As sheep numbers fall and rural farming faces a demographic cliff, wool — once a cornerstone of Irish farming — is now classed as a waste product. Most of the 7,000 tonnes clipped annually in the Republic go unused.
A Vital Local Outlet
Despite these challenges, Kerry Lamb & Wool Co-Op continues to provide one of the only dedicated wool collection services for farmers in the region. Every year, we travel the backroads of Kerry and beyond, gathering wool that would otherwise go to waste and exporting it to established markets in Bradford, the UK and China.
Without this outlet, many farmers would have no alternative.
“If we didn’t have this here, we’d have nowhere else to go,” says sheep farmer John Joe Fitzgerald of the Irish Natura and Hill Farmers’ Association. “The co-op has been a huge part of keeping local farming viable.
We're proud to partner with national efforts like the Irish Grown Wool Council and collaborate with MTU Tralee and University College Cork to research sustainable wool futures. And here in Kerry, community projects like The Wise Wool Project are helping people reconnect with wool as a precious, versatile resource.
Wise Wool, supported by Creative Ireland, brings felting workshops, storytelling, and fibre arts into schools, festivals and community halls — reawakening public awareness that wool is not waste, but a natural, biodegradable, local material with enormous potential.
“Wool is part of our identity,” says project co-lead Lisa Sandow. “We're trying to help people imagine what’s possible — for farming, for the planet, and for craft.”
The RevEire project is researching Regenerative Value Systems for Irish Grown Wool in Ireland.

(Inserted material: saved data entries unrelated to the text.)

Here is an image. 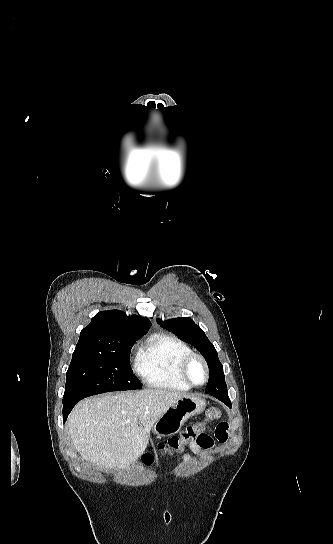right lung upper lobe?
I'll list each match as a JSON object with an SVG mask.
<instances>
[{
	"instance_id": "obj_1",
	"label": "right lung upper lobe",
	"mask_w": 333,
	"mask_h": 544,
	"mask_svg": "<svg viewBox=\"0 0 333 544\" xmlns=\"http://www.w3.org/2000/svg\"><path fill=\"white\" fill-rule=\"evenodd\" d=\"M149 327L147 318L127 316L120 310L101 311L82 329L75 350L104 351L114 340L142 337Z\"/></svg>"
}]
</instances>
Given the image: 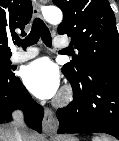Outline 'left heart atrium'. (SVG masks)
Listing matches in <instances>:
<instances>
[{"instance_id":"39dd6f15","label":"left heart atrium","mask_w":119,"mask_h":141,"mask_svg":"<svg viewBox=\"0 0 119 141\" xmlns=\"http://www.w3.org/2000/svg\"><path fill=\"white\" fill-rule=\"evenodd\" d=\"M27 88L38 98L53 97L59 88V72L48 58H41L26 66L22 74Z\"/></svg>"}]
</instances>
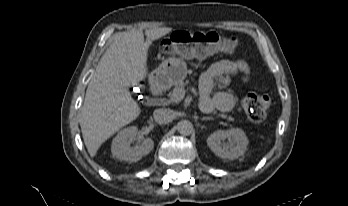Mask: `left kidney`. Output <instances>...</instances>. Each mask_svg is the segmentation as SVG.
Here are the masks:
<instances>
[{
    "label": "left kidney",
    "instance_id": "5707ae66",
    "mask_svg": "<svg viewBox=\"0 0 348 206\" xmlns=\"http://www.w3.org/2000/svg\"><path fill=\"white\" fill-rule=\"evenodd\" d=\"M226 139L228 142H224ZM248 143L246 134L240 128L218 130L207 139V145L215 155L228 159H237L244 155Z\"/></svg>",
    "mask_w": 348,
    "mask_h": 206
}]
</instances>
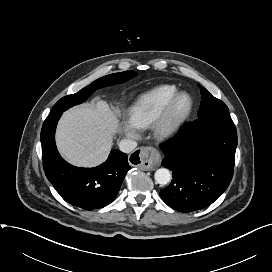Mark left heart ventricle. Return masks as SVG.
<instances>
[{"instance_id": "b2bd125f", "label": "left heart ventricle", "mask_w": 272, "mask_h": 272, "mask_svg": "<svg viewBox=\"0 0 272 272\" xmlns=\"http://www.w3.org/2000/svg\"><path fill=\"white\" fill-rule=\"evenodd\" d=\"M187 104V99L185 97H183L178 104V108L179 110L183 109Z\"/></svg>"}]
</instances>
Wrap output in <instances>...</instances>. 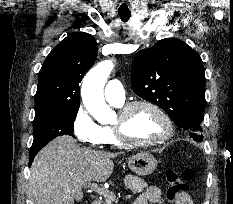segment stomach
Masks as SVG:
<instances>
[{
  "instance_id": "obj_1",
  "label": "stomach",
  "mask_w": 233,
  "mask_h": 204,
  "mask_svg": "<svg viewBox=\"0 0 233 204\" xmlns=\"http://www.w3.org/2000/svg\"><path fill=\"white\" fill-rule=\"evenodd\" d=\"M156 158L149 152H140L128 158V166L132 172L139 176L153 173L157 167Z\"/></svg>"
}]
</instances>
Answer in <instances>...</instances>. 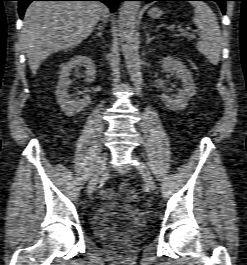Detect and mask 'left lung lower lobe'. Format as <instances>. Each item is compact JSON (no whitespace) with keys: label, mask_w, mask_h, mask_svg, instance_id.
Here are the masks:
<instances>
[{"label":"left lung lower lobe","mask_w":247,"mask_h":265,"mask_svg":"<svg viewBox=\"0 0 247 265\" xmlns=\"http://www.w3.org/2000/svg\"><path fill=\"white\" fill-rule=\"evenodd\" d=\"M137 1H146L147 3H150L152 1H178V0H137ZM184 1H192V0H184ZM202 1H215L218 3V5L220 6L223 14H225V6H226V1H229V0H202Z\"/></svg>","instance_id":"0a47b994"}]
</instances>
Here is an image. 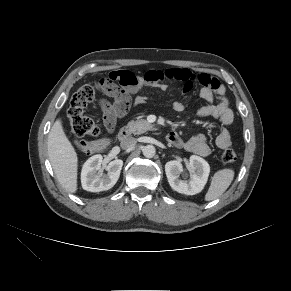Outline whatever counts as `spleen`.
<instances>
[{
    "mask_svg": "<svg viewBox=\"0 0 291 291\" xmlns=\"http://www.w3.org/2000/svg\"><path fill=\"white\" fill-rule=\"evenodd\" d=\"M234 174V170L227 168L217 171L212 177L210 187L205 195V200L212 201L220 197L230 186Z\"/></svg>",
    "mask_w": 291,
    "mask_h": 291,
    "instance_id": "spleen-1",
    "label": "spleen"
}]
</instances>
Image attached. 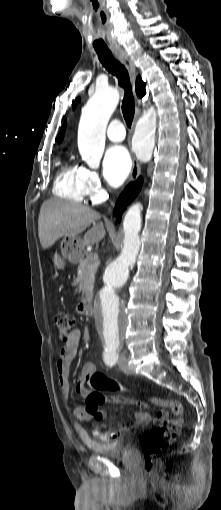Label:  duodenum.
I'll return each instance as SVG.
<instances>
[{
  "instance_id": "410a0bca",
  "label": "duodenum",
  "mask_w": 221,
  "mask_h": 510,
  "mask_svg": "<svg viewBox=\"0 0 221 510\" xmlns=\"http://www.w3.org/2000/svg\"><path fill=\"white\" fill-rule=\"evenodd\" d=\"M94 302H95V298H91V299H88L86 300L84 303H82L80 305L82 311L86 314V315H91L92 312H93V308H94Z\"/></svg>"
}]
</instances>
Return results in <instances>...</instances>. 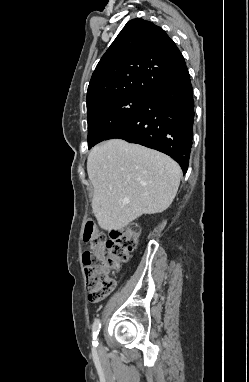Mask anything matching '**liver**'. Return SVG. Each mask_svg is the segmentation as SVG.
<instances>
[{"mask_svg": "<svg viewBox=\"0 0 249 382\" xmlns=\"http://www.w3.org/2000/svg\"><path fill=\"white\" fill-rule=\"evenodd\" d=\"M93 213L101 229H123L143 214L165 211L176 196L180 166L169 156L122 139L96 145L87 160Z\"/></svg>", "mask_w": 249, "mask_h": 382, "instance_id": "6515ba94", "label": "liver"}]
</instances>
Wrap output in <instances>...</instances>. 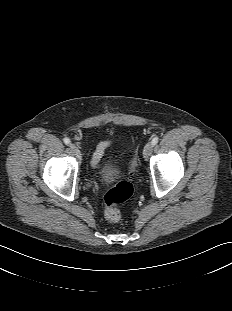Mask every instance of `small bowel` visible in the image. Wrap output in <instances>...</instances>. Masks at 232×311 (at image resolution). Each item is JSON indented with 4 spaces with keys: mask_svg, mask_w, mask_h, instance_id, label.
Listing matches in <instances>:
<instances>
[{
    "mask_svg": "<svg viewBox=\"0 0 232 311\" xmlns=\"http://www.w3.org/2000/svg\"><path fill=\"white\" fill-rule=\"evenodd\" d=\"M111 145V140H104L100 142L95 150V152L92 155L91 159V166L93 168H99L101 165V158L104 154V151L106 150L107 147Z\"/></svg>",
    "mask_w": 232,
    "mask_h": 311,
    "instance_id": "obj_1",
    "label": "small bowel"
}]
</instances>
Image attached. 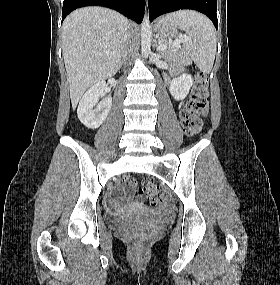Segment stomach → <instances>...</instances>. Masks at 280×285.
<instances>
[{"label":"stomach","mask_w":280,"mask_h":285,"mask_svg":"<svg viewBox=\"0 0 280 285\" xmlns=\"http://www.w3.org/2000/svg\"><path fill=\"white\" fill-rule=\"evenodd\" d=\"M154 28L162 39H172L180 36L179 27L176 24L166 20V18L159 19L155 23Z\"/></svg>","instance_id":"stomach-1"}]
</instances>
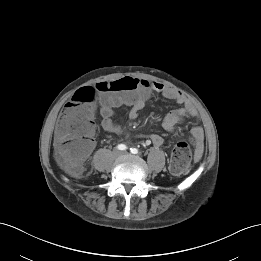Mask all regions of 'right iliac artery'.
Wrapping results in <instances>:
<instances>
[{
	"label": "right iliac artery",
	"mask_w": 261,
	"mask_h": 261,
	"mask_svg": "<svg viewBox=\"0 0 261 261\" xmlns=\"http://www.w3.org/2000/svg\"><path fill=\"white\" fill-rule=\"evenodd\" d=\"M117 148H118L119 150H126V149H127V146L124 145V144H119V145L117 146Z\"/></svg>",
	"instance_id": "82829eb1"
}]
</instances>
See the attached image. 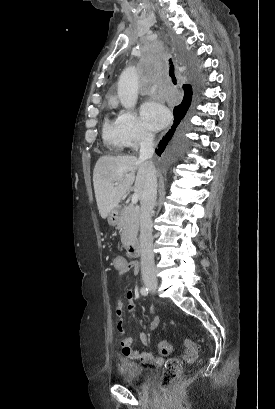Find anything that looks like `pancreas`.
Returning <instances> with one entry per match:
<instances>
[{"instance_id":"pancreas-1","label":"pancreas","mask_w":275,"mask_h":409,"mask_svg":"<svg viewBox=\"0 0 275 409\" xmlns=\"http://www.w3.org/2000/svg\"><path fill=\"white\" fill-rule=\"evenodd\" d=\"M139 207L135 205H128L121 211L120 221L118 227H123L124 231L121 233L122 247L128 249L132 245V241L136 239L139 231Z\"/></svg>"}]
</instances>
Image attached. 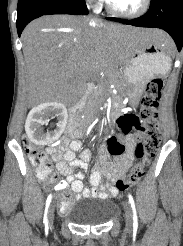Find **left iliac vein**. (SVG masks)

It is being led by UCC (MaREI and Business School) in collaboration with TUS and CABR and other universities across the Island of Ireland
The core motivation of this project is to develop ways for wool to evolve from a waste farm product with negative return on investment, (i.e., shearing costs currently exceed market value of the wool) to a valuable product and provide data and evidence to inform Government policies, initiatives and investments required for regenerating the Irish grown wool industry for a sustainable circular bioeconomy,
The Springwool Project addresses long-standing challenges in the wool sector, including low returns for farmers and environmental constraints. It explores sustainable wool processing methods such as the feasibility of mobile scouring units and investigates new applications for waste wool, including the extraction of bioactive compounds like keratin.
Wool is Worth It
Wool is renewable. It’s durable. It’s biodegradable. It’s part of Irish rural heritage — and part of our ecological future. But to keep it alive, wool needs investment, imagination and infrastructure.
At Kerry Lamb & Wool Co-Op, we are committed to:
Fighting for fairer recognition of wool’s value
Creating export pathways that work for local farmers
Championing education and sustainability in wool use
Keeping the door open for a new generation of upland and drystock farmers
As long as there are sheep in our fields, there will be a place for wool — and a future to build.